Further studies of genetic association in these populations should identify the subpopulations accounting for the Hardy-Weinberg Test departure. Also, this potential stratification must be analyzed to interpret the results of genetic associations studies using this SNP in the mentioned populations. The article by Pandey et al. [4] included individuals from African American ancestry, which is represented in this study by the Americans of African Ancestry in Southwest, USA, under the Hardy-Weinberg equilibrium. The linked SNPs for FCGRIIB and PILRA reported in this study show very similar frequencies within them (tables 2 and 3). Since the linkage with the target SNPs is highly probable, one explanation could be that both sets of derivate alleles at each SNP arose very close in time.

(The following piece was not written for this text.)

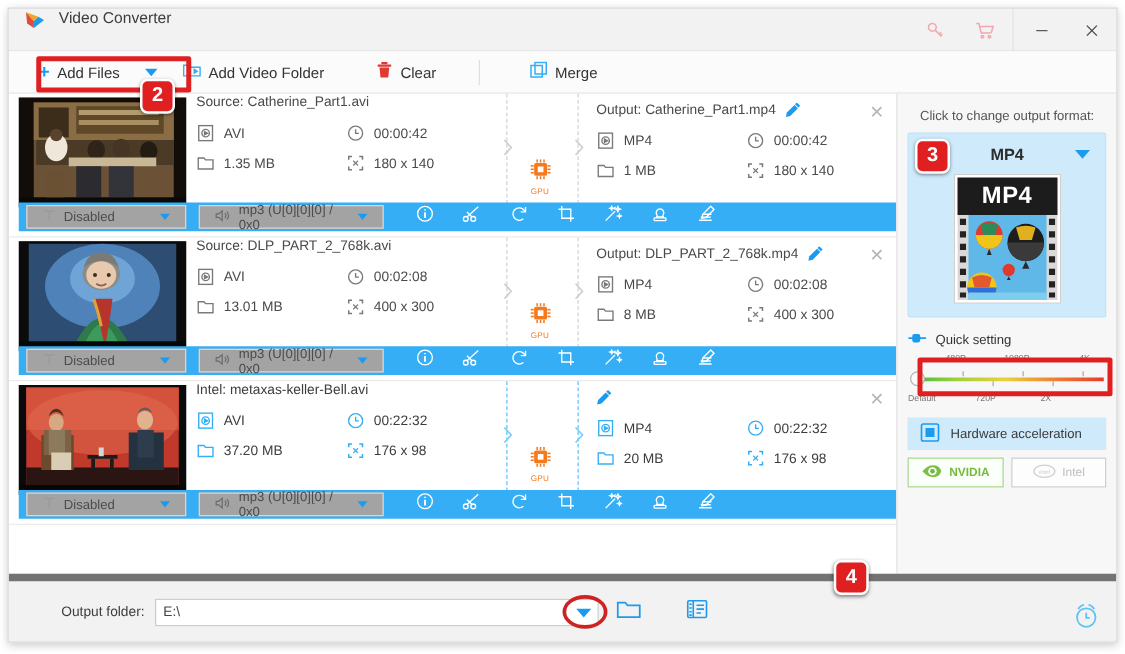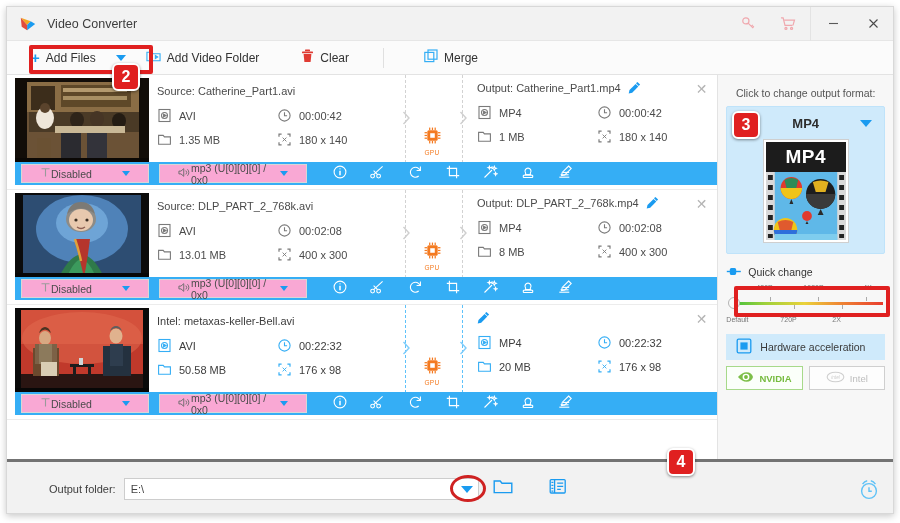"Video Converter" .titlebar { align-items: center -> flex-start }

According to Ensembl [17], rs13376485, rs3767640, rs3767639, and rs3767641, on the FCGRIIB gene, are included in seven known transcripts determining one non-coding transcript exon variant and six intron variants. Only the target SNP (rs1050501) has been associated to a broad range of phenotypes as susceptibility to Lupus disease [18], malaria resistance [19], and other immune system pathologies. For PILRA rs1859788, the only linked SNP (rs2405442) has been previously associated to AD [20,21,22]. While PILRA rs1859788 produces a missense variant, rs2405442 produces a synonym variant, which implies that it is more probable that the first one is causally associated to AD [22]. SNPs having functional effects are robust candidates to predict disease across populations, therefore it should be integrated in further genetic association studies for Alzheimer´s disease.

The five candidate SNPs here reported are either on intron variants or noncoding transcript exon variants. Nevertheless, as is well known introns have an important role in the regulation of gene expression, splicing, mRNA export, transcription coupling, and enhancing the protein variation by exon shuffling and alternative splicing [23,24,25,26]. Thus, we suggest including the five SNPs here reported in further studies of genetic association and genotype-phenotype architecture for Alzheimer’s disease.

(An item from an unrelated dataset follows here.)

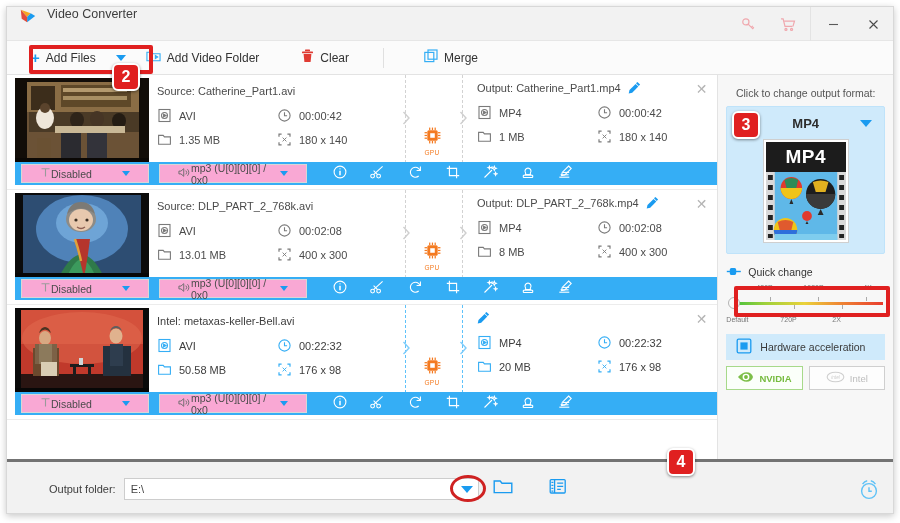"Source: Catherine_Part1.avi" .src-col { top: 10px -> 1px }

The use of SNPs with functional effects in the calculation of Polygenic Risk Scores for Alzheimer’s Disease aligns with the evolving understanding of complex diseases and the need for more precise and informative genetic markers. Functional SNPs are more likely to directly contribute to the pathophysiological processes underlying Alzheimer’s disease, providing a stronger basis for prediction across populations. In addition, understanding the functional impact of SNPs can provide insights into the underlying biological mechanisms of Alzheimer’s disease (disease etiology) to identify therapeutic targets: if a specific SNP is linked to a critical biological process in Alzheimer’s disease, targeting that SNP or its associated pathway could be an approach for therapeutic interventions.

One limitation of the present study is that there are population particularities that are not covered, as is the existence of other human groups from different ancestries within the macro populations here analyzed, like indigenous and Africans populations, which may present genetic differentiation with respect to other neighboring populations.

Conclusions

FCGRIIB rs13376485, rs3767640, rs3767639 and rs3767641 and PILRA rs2405442 are candidate SNPs for association with Alzheimer’s disease.

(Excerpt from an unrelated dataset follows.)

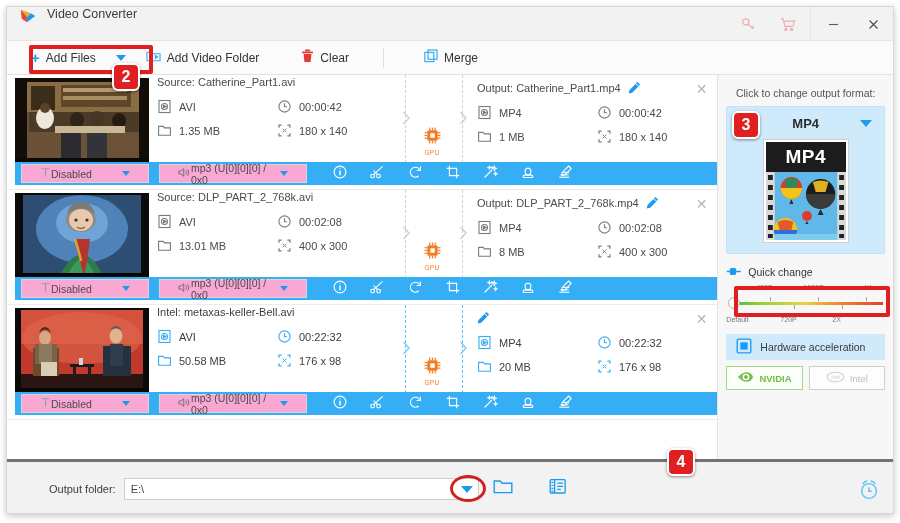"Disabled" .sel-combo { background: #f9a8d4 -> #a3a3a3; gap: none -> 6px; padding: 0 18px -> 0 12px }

The candidate SNPs here reported are in intronic regions. Therefore, causal roles in Alzheimer´s disease susceptibility, through regulation of FCGRIIB and PILRA gene expression, remain unclear.

Further genetic association studies on the Alzheimer´s disease susceptibility including FCGRIIB rs13376485, rs3767640, rs3767639 and rs3767641 and PILRA rs2405442 are necessary to confirm the result from this study.